Work to be completed.
Copy each line below that contains "Logan".

The data.
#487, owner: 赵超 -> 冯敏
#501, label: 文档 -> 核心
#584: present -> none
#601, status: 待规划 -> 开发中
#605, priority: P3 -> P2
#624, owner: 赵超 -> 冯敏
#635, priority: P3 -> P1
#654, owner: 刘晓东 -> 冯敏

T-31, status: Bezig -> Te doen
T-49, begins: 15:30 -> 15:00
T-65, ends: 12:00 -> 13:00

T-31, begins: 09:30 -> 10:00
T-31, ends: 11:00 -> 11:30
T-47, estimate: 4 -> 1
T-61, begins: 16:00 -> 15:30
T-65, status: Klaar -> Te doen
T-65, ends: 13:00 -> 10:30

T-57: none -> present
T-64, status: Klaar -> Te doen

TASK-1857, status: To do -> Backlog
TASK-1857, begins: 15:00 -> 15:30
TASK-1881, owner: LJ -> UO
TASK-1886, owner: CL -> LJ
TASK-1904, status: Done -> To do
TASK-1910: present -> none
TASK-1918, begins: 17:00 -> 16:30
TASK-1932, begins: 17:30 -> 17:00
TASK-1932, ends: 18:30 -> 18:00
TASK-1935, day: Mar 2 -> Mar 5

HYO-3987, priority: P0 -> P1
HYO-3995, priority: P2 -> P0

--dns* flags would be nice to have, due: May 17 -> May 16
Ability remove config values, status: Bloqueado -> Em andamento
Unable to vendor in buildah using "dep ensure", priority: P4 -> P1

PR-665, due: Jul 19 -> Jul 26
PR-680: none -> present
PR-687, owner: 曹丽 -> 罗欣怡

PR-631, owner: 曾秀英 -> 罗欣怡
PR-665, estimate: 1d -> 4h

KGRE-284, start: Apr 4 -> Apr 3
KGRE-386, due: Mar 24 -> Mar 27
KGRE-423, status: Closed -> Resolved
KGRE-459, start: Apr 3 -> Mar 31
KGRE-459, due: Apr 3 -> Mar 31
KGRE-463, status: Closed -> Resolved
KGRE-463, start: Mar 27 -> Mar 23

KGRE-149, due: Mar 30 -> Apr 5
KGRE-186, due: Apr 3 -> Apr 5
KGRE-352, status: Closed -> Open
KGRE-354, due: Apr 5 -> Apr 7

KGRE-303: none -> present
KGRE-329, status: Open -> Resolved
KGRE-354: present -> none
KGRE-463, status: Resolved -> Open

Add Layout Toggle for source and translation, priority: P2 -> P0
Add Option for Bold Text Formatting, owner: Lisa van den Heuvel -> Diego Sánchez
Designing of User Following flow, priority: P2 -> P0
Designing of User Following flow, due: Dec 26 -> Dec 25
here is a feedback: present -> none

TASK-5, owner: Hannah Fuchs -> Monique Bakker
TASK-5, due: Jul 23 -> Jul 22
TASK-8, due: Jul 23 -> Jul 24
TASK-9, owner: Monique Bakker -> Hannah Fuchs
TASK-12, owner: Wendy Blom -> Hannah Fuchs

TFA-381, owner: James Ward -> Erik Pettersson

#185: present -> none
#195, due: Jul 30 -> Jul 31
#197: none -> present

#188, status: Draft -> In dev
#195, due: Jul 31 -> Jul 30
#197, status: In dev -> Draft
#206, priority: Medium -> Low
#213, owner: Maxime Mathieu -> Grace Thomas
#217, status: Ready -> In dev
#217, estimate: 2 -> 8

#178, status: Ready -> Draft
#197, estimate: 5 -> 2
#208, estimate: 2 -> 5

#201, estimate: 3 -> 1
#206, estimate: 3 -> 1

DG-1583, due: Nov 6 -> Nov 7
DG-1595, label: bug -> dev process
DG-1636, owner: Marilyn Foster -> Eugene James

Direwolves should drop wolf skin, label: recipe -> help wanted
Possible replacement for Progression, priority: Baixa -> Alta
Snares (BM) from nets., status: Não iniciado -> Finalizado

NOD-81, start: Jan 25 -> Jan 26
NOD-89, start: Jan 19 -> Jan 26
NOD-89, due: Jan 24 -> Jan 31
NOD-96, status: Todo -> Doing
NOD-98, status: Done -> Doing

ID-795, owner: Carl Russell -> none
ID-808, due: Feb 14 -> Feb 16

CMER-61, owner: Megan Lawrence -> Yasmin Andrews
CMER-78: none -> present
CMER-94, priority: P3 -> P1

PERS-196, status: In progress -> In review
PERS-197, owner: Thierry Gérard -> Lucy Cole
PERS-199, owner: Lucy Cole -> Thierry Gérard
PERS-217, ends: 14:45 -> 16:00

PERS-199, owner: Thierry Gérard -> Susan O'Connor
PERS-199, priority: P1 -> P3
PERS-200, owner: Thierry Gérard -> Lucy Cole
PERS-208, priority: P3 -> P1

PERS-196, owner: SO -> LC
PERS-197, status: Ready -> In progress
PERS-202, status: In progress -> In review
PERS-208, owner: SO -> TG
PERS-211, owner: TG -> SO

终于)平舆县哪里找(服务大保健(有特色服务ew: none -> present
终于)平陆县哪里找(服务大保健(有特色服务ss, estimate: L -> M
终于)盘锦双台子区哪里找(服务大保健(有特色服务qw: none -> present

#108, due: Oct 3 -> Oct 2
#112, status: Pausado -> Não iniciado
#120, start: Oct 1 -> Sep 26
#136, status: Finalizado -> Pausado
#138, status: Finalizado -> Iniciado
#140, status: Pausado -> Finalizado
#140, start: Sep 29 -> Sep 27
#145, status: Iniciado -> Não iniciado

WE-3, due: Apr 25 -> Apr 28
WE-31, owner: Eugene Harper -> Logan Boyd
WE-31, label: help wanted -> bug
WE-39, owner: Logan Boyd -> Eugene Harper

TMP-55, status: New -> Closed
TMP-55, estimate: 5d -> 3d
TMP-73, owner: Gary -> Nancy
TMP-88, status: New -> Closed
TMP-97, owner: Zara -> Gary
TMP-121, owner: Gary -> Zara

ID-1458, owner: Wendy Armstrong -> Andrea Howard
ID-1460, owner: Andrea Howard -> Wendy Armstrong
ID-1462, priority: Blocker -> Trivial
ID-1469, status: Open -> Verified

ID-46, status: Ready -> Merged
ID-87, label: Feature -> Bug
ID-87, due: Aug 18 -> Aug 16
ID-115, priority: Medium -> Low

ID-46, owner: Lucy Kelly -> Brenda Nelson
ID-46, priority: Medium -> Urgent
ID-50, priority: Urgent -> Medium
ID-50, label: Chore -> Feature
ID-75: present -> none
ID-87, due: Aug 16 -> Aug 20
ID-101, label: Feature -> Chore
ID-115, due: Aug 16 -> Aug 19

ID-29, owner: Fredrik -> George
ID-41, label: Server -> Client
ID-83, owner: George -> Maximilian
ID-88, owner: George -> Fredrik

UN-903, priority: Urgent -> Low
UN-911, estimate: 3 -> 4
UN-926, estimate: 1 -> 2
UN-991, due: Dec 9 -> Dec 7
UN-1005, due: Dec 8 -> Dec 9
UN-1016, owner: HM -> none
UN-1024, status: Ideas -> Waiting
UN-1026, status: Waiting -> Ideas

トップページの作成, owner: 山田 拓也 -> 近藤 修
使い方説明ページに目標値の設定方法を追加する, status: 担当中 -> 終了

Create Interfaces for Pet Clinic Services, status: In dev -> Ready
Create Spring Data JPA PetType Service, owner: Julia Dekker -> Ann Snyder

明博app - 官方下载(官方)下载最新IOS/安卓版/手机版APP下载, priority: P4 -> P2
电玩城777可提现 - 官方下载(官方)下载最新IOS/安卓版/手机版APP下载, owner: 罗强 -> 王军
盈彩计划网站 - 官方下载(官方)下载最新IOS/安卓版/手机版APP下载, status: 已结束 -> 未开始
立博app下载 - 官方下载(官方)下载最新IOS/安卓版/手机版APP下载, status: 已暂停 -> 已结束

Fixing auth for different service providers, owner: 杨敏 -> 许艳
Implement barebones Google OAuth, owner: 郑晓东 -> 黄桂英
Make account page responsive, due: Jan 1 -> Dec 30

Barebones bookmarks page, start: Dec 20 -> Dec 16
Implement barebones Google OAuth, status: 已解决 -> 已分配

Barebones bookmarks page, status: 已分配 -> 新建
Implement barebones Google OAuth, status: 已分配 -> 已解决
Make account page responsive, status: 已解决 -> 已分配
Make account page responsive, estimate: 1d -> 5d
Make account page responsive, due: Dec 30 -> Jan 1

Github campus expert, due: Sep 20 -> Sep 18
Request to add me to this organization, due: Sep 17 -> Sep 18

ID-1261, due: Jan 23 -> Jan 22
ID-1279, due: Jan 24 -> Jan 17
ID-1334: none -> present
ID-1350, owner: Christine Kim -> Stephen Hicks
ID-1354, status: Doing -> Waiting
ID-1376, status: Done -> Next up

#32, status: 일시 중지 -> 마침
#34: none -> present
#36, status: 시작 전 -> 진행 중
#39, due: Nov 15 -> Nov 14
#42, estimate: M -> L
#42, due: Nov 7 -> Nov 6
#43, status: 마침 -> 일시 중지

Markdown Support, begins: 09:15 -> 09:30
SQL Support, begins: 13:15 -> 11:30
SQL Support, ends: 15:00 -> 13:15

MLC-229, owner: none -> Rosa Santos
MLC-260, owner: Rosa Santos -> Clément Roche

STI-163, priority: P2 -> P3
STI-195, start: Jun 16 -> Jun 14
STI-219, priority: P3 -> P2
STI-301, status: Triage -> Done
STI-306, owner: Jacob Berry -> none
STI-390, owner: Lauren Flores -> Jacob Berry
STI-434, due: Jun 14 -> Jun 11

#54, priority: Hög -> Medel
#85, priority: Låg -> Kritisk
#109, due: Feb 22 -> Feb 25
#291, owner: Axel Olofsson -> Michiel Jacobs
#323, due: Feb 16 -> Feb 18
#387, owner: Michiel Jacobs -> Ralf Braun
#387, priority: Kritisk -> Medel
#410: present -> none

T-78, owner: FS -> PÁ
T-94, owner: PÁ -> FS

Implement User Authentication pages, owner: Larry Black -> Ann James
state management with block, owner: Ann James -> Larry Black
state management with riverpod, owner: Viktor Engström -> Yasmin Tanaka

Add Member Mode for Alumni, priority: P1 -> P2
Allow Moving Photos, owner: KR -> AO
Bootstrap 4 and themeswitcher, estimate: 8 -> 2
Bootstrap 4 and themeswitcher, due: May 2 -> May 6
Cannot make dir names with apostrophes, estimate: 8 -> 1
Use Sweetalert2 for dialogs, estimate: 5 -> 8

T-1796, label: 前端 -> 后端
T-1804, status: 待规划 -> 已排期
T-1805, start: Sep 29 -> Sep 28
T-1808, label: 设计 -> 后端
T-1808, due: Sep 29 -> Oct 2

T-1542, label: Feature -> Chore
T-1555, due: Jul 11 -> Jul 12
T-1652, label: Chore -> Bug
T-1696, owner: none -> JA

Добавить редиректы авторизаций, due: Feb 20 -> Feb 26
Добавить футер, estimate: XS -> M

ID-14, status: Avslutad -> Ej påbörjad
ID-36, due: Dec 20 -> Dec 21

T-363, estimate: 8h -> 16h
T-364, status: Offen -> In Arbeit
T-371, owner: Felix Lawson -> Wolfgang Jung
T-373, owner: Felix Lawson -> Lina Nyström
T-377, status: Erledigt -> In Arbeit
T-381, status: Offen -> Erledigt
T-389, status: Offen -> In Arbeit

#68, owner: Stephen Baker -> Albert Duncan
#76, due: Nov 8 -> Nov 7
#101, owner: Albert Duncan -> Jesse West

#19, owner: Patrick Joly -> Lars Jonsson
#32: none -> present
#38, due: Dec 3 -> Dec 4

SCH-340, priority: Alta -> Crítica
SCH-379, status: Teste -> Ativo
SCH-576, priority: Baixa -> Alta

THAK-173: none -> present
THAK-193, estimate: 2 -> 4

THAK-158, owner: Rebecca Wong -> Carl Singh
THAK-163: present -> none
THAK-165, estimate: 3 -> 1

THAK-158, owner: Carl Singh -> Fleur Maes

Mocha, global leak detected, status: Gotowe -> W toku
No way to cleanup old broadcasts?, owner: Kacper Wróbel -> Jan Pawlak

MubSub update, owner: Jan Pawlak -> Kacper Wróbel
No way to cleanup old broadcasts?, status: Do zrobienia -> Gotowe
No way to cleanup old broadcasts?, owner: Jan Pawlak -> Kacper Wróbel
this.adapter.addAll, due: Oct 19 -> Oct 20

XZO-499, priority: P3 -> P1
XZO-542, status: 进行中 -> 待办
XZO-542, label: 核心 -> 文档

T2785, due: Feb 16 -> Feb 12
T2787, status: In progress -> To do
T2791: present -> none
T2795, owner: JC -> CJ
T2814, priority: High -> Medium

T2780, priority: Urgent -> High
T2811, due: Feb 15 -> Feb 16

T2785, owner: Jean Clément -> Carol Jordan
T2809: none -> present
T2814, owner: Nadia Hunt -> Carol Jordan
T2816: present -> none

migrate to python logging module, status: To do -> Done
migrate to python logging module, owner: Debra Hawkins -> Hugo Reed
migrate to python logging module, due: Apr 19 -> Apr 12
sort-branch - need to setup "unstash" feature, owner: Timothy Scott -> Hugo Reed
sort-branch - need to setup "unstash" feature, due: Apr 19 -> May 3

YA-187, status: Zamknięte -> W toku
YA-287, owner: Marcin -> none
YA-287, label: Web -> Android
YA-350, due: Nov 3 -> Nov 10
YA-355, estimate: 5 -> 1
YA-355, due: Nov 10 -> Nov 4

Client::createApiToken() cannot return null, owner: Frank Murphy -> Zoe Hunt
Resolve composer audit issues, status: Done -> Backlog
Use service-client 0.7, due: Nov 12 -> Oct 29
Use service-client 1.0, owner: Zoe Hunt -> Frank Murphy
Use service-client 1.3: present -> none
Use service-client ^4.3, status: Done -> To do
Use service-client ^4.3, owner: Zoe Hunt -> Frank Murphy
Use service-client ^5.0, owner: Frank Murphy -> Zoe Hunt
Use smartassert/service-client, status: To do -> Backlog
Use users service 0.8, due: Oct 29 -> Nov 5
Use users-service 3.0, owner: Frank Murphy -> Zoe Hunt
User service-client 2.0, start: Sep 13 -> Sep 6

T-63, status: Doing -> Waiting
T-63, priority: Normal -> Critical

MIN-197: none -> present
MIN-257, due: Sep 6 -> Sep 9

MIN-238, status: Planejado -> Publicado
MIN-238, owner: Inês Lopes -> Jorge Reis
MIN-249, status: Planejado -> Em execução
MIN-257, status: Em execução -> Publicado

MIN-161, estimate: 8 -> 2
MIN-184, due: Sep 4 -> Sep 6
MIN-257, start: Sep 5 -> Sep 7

Solved exercise.
WE-31, owner: Eugene Harper -> Logan Boyd
WE-39, owner: Logan Boyd -> Eugene Harper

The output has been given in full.